Not sure what all this means.. Does anyone know how I can get this to work? I would really appreciate any suggestions..
Row too low,
works: 2007120419
fails: 2007120419
Regression window: http://bonsai.mozilla.org/cvsquery.cgi?module=PhoenixTinderbox&date=explicit&mindate=2007-12-04+18%3A00&maxdate=2007-12-04+20%3A00
Caused by Bug 406568 or Bug 375304? Maybe someone should try to back out one of them?
@  Daniel (comment 28 and 29)
 
1. IE 8b is in *quirks* mode and thus behaves like IE 6 (lack of DocType). IE 6 never had support for the '>' selector. Try adding a doctype and see shat IE 8 does in both cases.
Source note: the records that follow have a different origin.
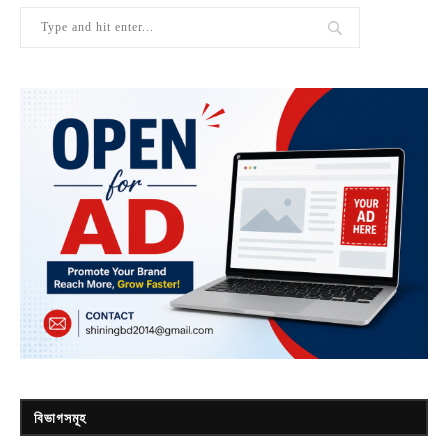
বিভাগসমূহ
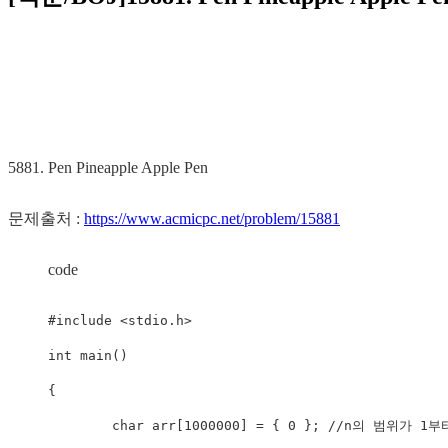
Pen Pineapple Apple Pen
문제출처 :
https://www.acmicpc.net/problem/15881
code
#include 
<
stdio.h
>
int main()

{

	char arr[1000000] = { 0 }; //n의 범위가 1부터 1000000까지라서
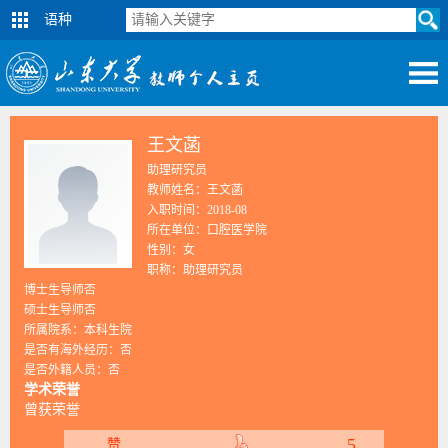
语种
王文菡
助理研究员
教师姓名：王文菡
入职时间：2018-08
所在单位：口腔医学院
性别：女
职称：助理研究员
博士生导师否
硕士生导师否
所属院系：本科生院
是否有海外经历：否
是否外籍人员：否
学术荣誉
曾获荣誉
5
赞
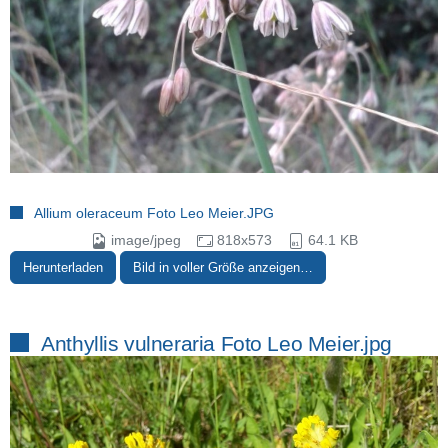
Allium oleraceum Foto Leo Meier.JPG
image/jpeg
818x573
64.1 KB
Herunterladen
Bild in voller Größe anzeigen…
Anthyllis vulneraria Foto Leo Meier.jpg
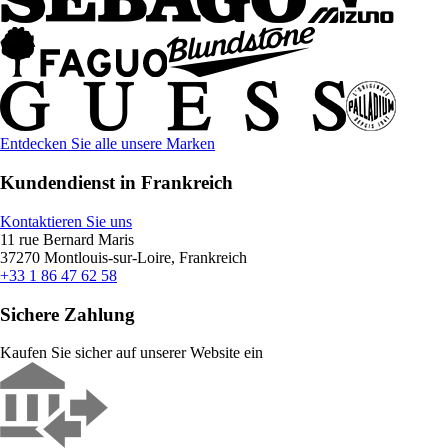
Entdecken Sie alle unsere Marken
Kundendienst in Frankreich
Kontaktieren Sie uns
11 rue Bernard Maris
37270 Montlouis-sur-Loire, Frankreich
+33 1 86 47 62 58
Sichere Zahlung
Kaufen Sie sicher auf unserer Website ein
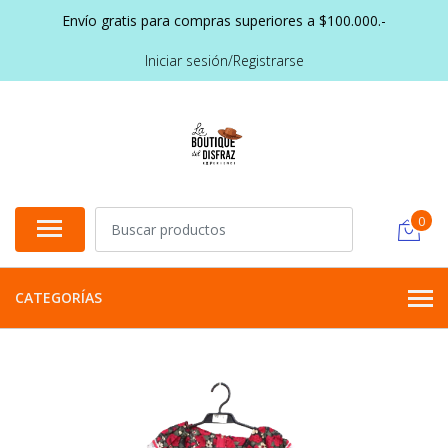
Envío gratis para compras superiores a $100.000.-
Iniciar sesión/Registrarse
0
CATEGORÍAS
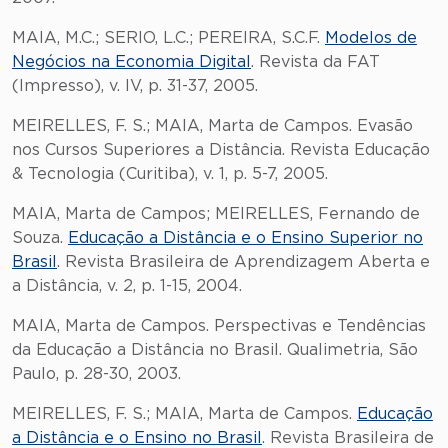
MAIA, M.C.; SERIO, L.C.; PEREIRA, S.C.F.
Modelos de
Negócios na Economia Digital
. Revista da FAT
(Impresso), v. IV, p. 31-37, 2005.
MEIRELLES, F. S.; MAIA, Marta de Campos. Evasão
nos Cursos Superiores a Distância. Revista Educação
& Tecnologia (Curitiba), v. 1, p. 5-7, 2005.
MAIA, Marta de Campos; MEIRELLES, Fernando de
Souza.
Educação a Distância e o Ensino Superior no
Brasil
. Revista Brasileira de Aprendizagem Aberta e
a Distância, v. 2, p. 1-15, 2004.
MAIA, Marta de Campos. Perspectivas e Tendências
da Educação a Distância no Brasil. Qualimetria, São
Paulo, p. 28-30, 2003.
MEIRELLES, F. S.; MAIA, Marta de Campos.
Educação
a Distância e o Ensino no Brasil
. Revista Brasileira de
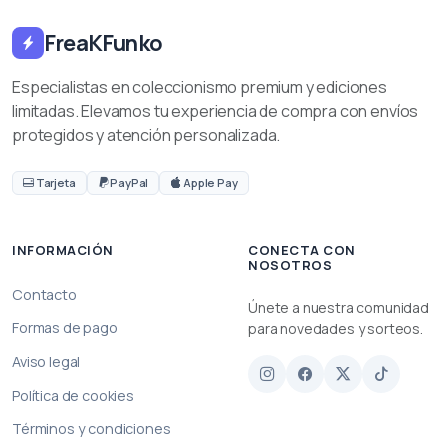
FreaKFunko
Especialistas en coleccionismo premium y ediciones
limitadas. Elevamos tu experiencia de compra con envíos
protegidos y atención personalizada.
Tarjeta
PayPal
Apple Pay
INFORMACIÓN
CONECTA CON
NOSOTROS
Contacto
Únete a nuestra comunidad
Formas de pago
para novedades y sorteos.
Aviso legal
Política de cookies
Términos y condiciones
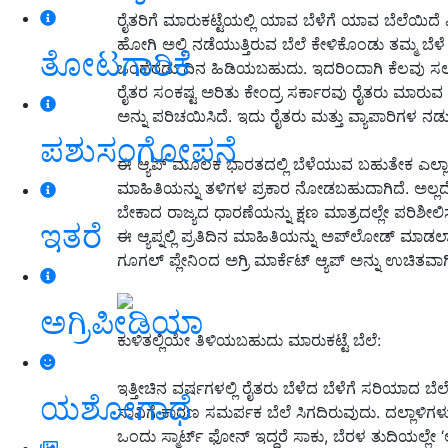
ರೈತರಿಗೆ ಮಾರುಕಟ್ಟೆಯಲ್ಲಿ ಯಾವ ಬೆಳೆಗೆ ಯಾವ ಬೆಲೆಯಿದೆ ಎ
ಹೋಗಿ ಅಲ್ಲಿ ನಡೆಯುತ್ತಿರುವ ಬೆಲೆ ಕೇಳಿಕೊಂಡು ತಮ್ಮ ಬೆ
ತೋಟಗಾರಿಕೆ
ಒಂದೆರಡು ದಿನ ಹಿಡಿಯಬಹುದು. ಇದರಿಂದಾಗಿ ಕೆಲವು ಸಲ 
ರೈತರ ಸಂಕಷ್ಟ ಅರಿತು ಕೇಂದ್ರ ಸರ್ಕಾರವು ರೈತರು ಮಾರುವ ತನ
ಅನ್ನು ಪರಿಚಯಿಸಿದೆ. ಇದು ರೈತರು ಮತ್ತು ವ್ಯಾಪಾರಿಗಳ ನಡ
ಪಶುಸಂಗೋಪನೆ
ಈ ಆ್ಯಪ್ ಮೂಲಕ ಭಾರತದಲ್ಲಿ ಬೆಳೆಯುವ ಬಹುತೇಕ ಎಲ್ಲಾ ಬ
ಮಾಹಿತಿಯನ್ನು ತಳಿಗಳ ಪ್ರಕಾರ ನೋಡಬಹುದಾಗಿದೆ. ಅಲ್ಲದೆ
ಬೇಕಾದ ರಾಜ್ಯದ ಧಾರಣೆಯನ್ನು ಕ್ಷಣ ಮಾತ್ರದಲ್ಲೇ ಪರಿಶೀ
ಇತರೆ
ಈ ಆ್ಯಪ್ನಲ್ಲಿ ಪ್ರತಿದಿನ ಮಾಹಿತಿಯನ್ನು ಅಪ್‌ಲೋಡ್ ಮಾ
ಗೂಗಲ್ ಪ್ಲೇನಿಂದ ಅಗ್ರಿ ಮಾರ್ಕೆಟ್ ಆ್ಯಪ್ ಅನ್ನು ಉಚಿತ
ಅಗ್ರಿಪೀಡಿಯಾ
ಕುಳಿತಲ್ಲಿಯೇ ತಿಳಿಯಬಹುದು ಮಾರುಕಟ್ಟೆ ಬೆಲೆ:
ಇತ್ತೀಚಿನ ವರ್ಷಗಳಲ್ಲಿ ರೈತರು ಬೆಳೆದ ಬೆಳೆಗೆ ಸರಿಯಾದ ಬೆಲೆ
ಯಶೋಗಾಥೆ
ಸಾವಿಗೆ ಕಾರಣ ಸಮರ್ಪಕ ಬೆಲೆ ಸಿಗದಿರುವುದು. ದಲ್ಲಾಳಿಗ
ಒಂದು ಸ್ಮಾರ್ಟ್ ಫೋನ್ ಇದ್ದರೆ ಸಾಕು, ಬೆರಳ ತುದಿಯಲ್ಲೇ 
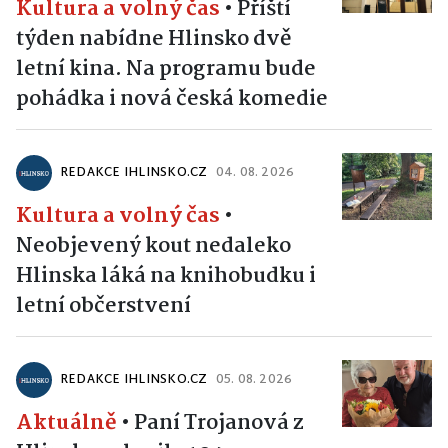
Kultura a volný čas
•
Příští
týden nabídne Hlinsko dvě
letní kina. Na programu bude
pohádka i nová česká komedie
REDAKCE IHLINSKO.CZ
04. 08. 2026
Kultura a volný čas
•
Neobjevený kout nedaleko
Hlinska láká na knihobudku i
letní občerstvení
REDAKCE IHLINSKO.CZ
05. 08. 2026
Aktuálně
•
Paní Trojanová z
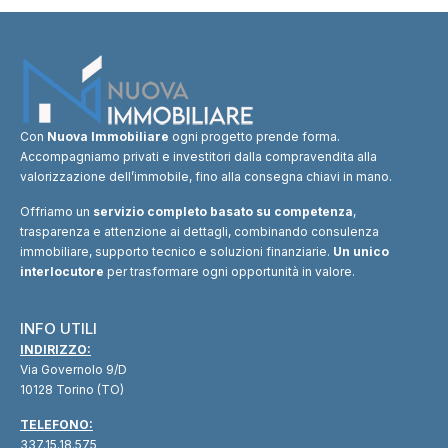
Con
Nuova Immobiliare
ogni progetto prende forma.
Accompagniamo privati e investitori dalla compravendita alla
valorizzazione dell’immobile, fino alla consegna chiavi in mano.
Offriamo un
servizio completo basato su competenza
,
trasparenza e attenzione ai dettagli, combinando consulenza
immobiliare, supporto tecnico e soluzioni finanziarie.
Un unico
interlocutore
per trasformare ogni opportunità in valore.
INFO UTILI
INDIRIZZO:
Via Governolo 9/D
10128 Torino (TO)
TELEFONO:
337.15.18.575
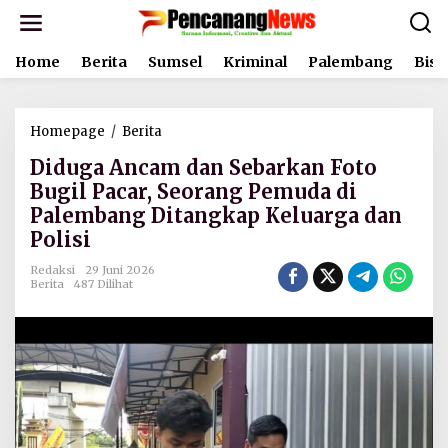
L
e
w
Home
Berita
Sumsel
Kriminal
Palembang
Bisn
a
t
i
k
Homepage
/
Berita
D
e
i
k
Diduga Ancam dan Sebarkan Foto
d
o
u
Bugil Pacar, Seorang Pemuda di
n
g
t
Palembang Ditangkap Keluarga dan
a
e
Polisi
A
n
n
Redaksi
29 Juni 2026
c
Berita
487 Dilihat
a
m
d
a
n
S
e
b
a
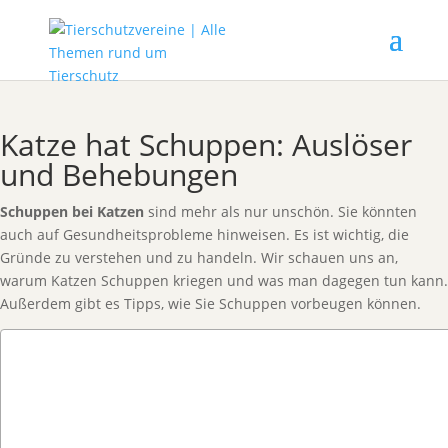
Katze hat Schuppen: Auslöser
und Behebungen
Schuppen bei Katzen
sind mehr als nur unschön. Sie könnten
auch auf Gesundheitsprobleme hinweisen. Es ist wichtig, die
Gründe zu verstehen und zu handeln. Wir schauen uns an,
warum Katzen Schuppen kriegen und was man dagegen tun kann.
Außerdem gibt es Tipps, wie Sie Schuppen vorbeugen können.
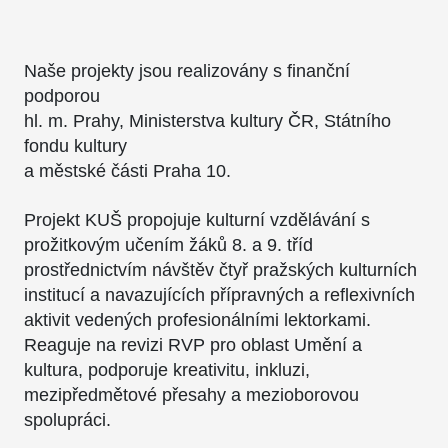
Naše projekty jsou realizovány s finanční
podporou
hl. m. Prahy, Ministerstva kultury ČR, Státního
fondu kultury
a městské části Praha 10.
Projekt KUŠ propojuje kulturní vzdělávání s
prožitkovým učením žáků 8. a 9. tříd
prostřednictvím návštěv čtyř pražských kulturních
institucí a navazujících přípravných a reflexivních
aktivit vedených profesionálními lektorkami.
Reaguje na revizi RVP pro oblast Umění a
kultura, podporuje kreativitu, inkluzi,
mezipředmětové přesahy a mezioborovou
spolupráci.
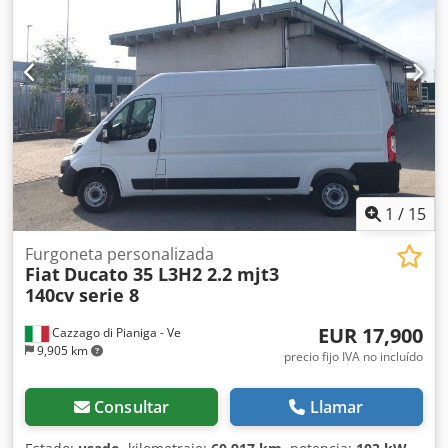
compraventa, facturas, facturas proforma, pedidos y
negociaciones de venta son nuestras condiciones
generales de venta (véase el aviso legal).
1
/
15
Furgoneta personalizada
Fiat
Ducato 35 L3H2 2.2 mjt3
140cv serie 8
EUR 17,900
Cazzago di Pianiga - Ve
9,905 km
precio fijo IVA no incluído
Consultar
Llamar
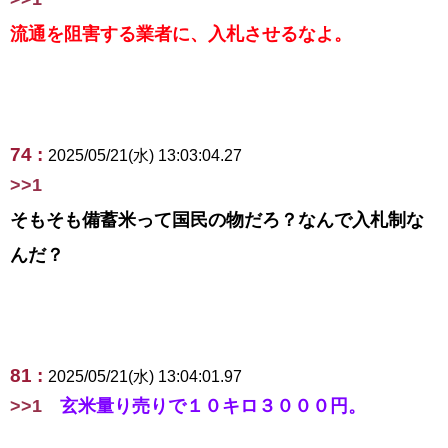
流通を阻害する業者に、入札させるなよ。
74 :
2025/05/21(水) 13:03:04.27
>>1
そもそも備蓄米って国民の物だろ？なんで入札制な
んだ？
81 :
2025/05/21(水) 13:04:01.97
>>1
玄米量り売りで１０キロ３０００円。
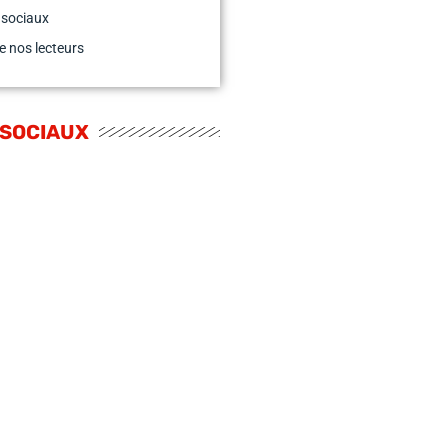
 sociaux
e nos lecteurs
 SOCIAUX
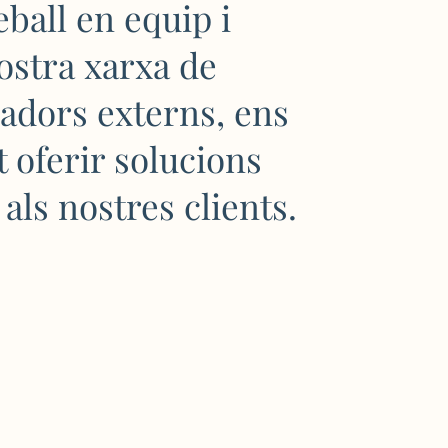
eball en equip i
nostra xarxa de
radors externs, ens
 oferir solucions
 als nostres clients.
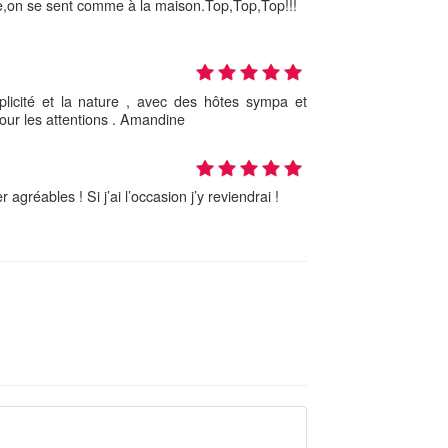
e,on se sent comme à la maison.Top,Top,Top!!!
licité et la nature , avec des hôtes sympa et
our les attentions . Amandine
agréables ! Si j’ai l’occasion j’y reviendrai !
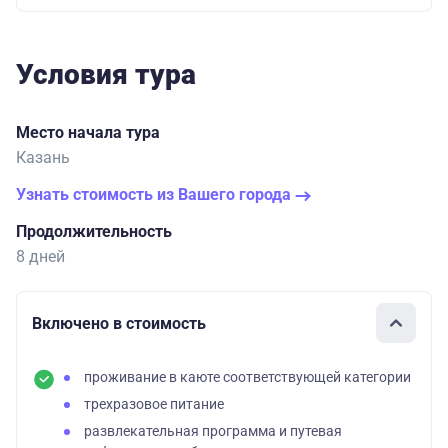
Условия тура
Место начала тура
Казань
Узнать стоимость из Вашего города
Продолжительность
8 дней
Включено в стоимость
проживание в каюте соответствующей категории
трехразовое питание
развлекательная программа и путевая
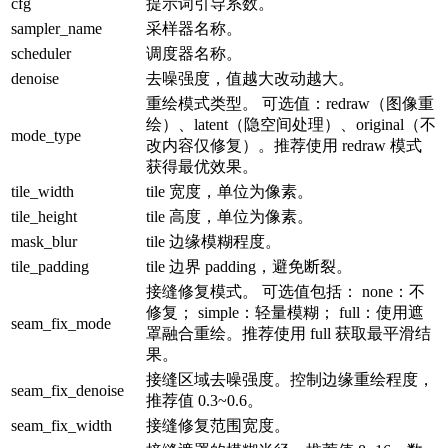
cfg
提示词引导系数。
sampler_name
采样器名称。
scheduler
调度器名称。
denoise
去噪强度，值越大改动越大。
重绘模式类型。 可选值：redraw（图像重
绘）、latent（隐空间处理）、original（不
mode_type
改内容仅修复）。推荐使用 redraw 模式
获得最优效果。
tile_width
tile 宽度，单位为像素。
tile_height
tile 高度，单位为像素。
mask_blur
tile 边缘模糊程度。
tile_padding
tile 边界 padding，避免断裂。
接缝修复模式。 可选值包括： none：不
修复； simple：轻量模糊； full：使用遮
seam_fix_mode
罩融合重绘。推荐使用 full 获取最平滑结
果。
接缝区域去噪强度。控制边缘重绘程度，
seam_fix_denoise
推荐值 0.3~0.6。
seam_fix_width
接缝修复范围宽度。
2. Opera and WEbKit have, afaik, no support for the 'height' property on <tbody> - height is auto. the row is as tall as its content

As I see it, Gecko 1.9 is correct on those testcases, the row is as tall as the set height of <tbody>.
Actually, almost certainly a "regression" from bug 375304.

Should we be special-casing table bodies here somehow so they'll continue to really stretch out as they used to?
Blocks: 375304
No longer blocks: 406568
Flags: blocking1.9.1?
Flags: blocking1.9.1? → wanted1.9.1+
(In reply to comment #22)
> 
> Also, a regression-range would be awesome.

Regression range identified by Ria in Comment #31.  Removed qawanted keyword.  Let us know if there is any additional help wanted.
Based on Comment 34 - removing the qawanted keyword.
Keywords: qawanted

In the process of migrating remaining bugs to the new severity system, the severity for this bug cannot be automatically determined. Please retriage this bug using the new severity system.

Severity: major → --

Closing as "incomplete" -- while a behavior-change was identified here (between Firefox 2 and 3), we never arrived at a definitive assessment that the new behavior was wrong.

Our behavior still seems to match the Firefox 3 behavior (tall table, tall td, centered text), and Chromium happens to have the same behavior, so that's two votes in favor for our current behavior making some sense, and it presents potential webcompat risk if we were to hypothetically change. Hence, not likely to take action here, based on the info that we've got at this point.

Status: NEW → RESOLVED
Closed: 11 months ago
Resolution: --- → INVALID

(er, correcting resolution to the one I meant to use)

I spun off bug 1833444, and filed some bugs in other browsers [linked there], for something that I noticed about the bordercolor attribute when comparing renderings of the testcases here.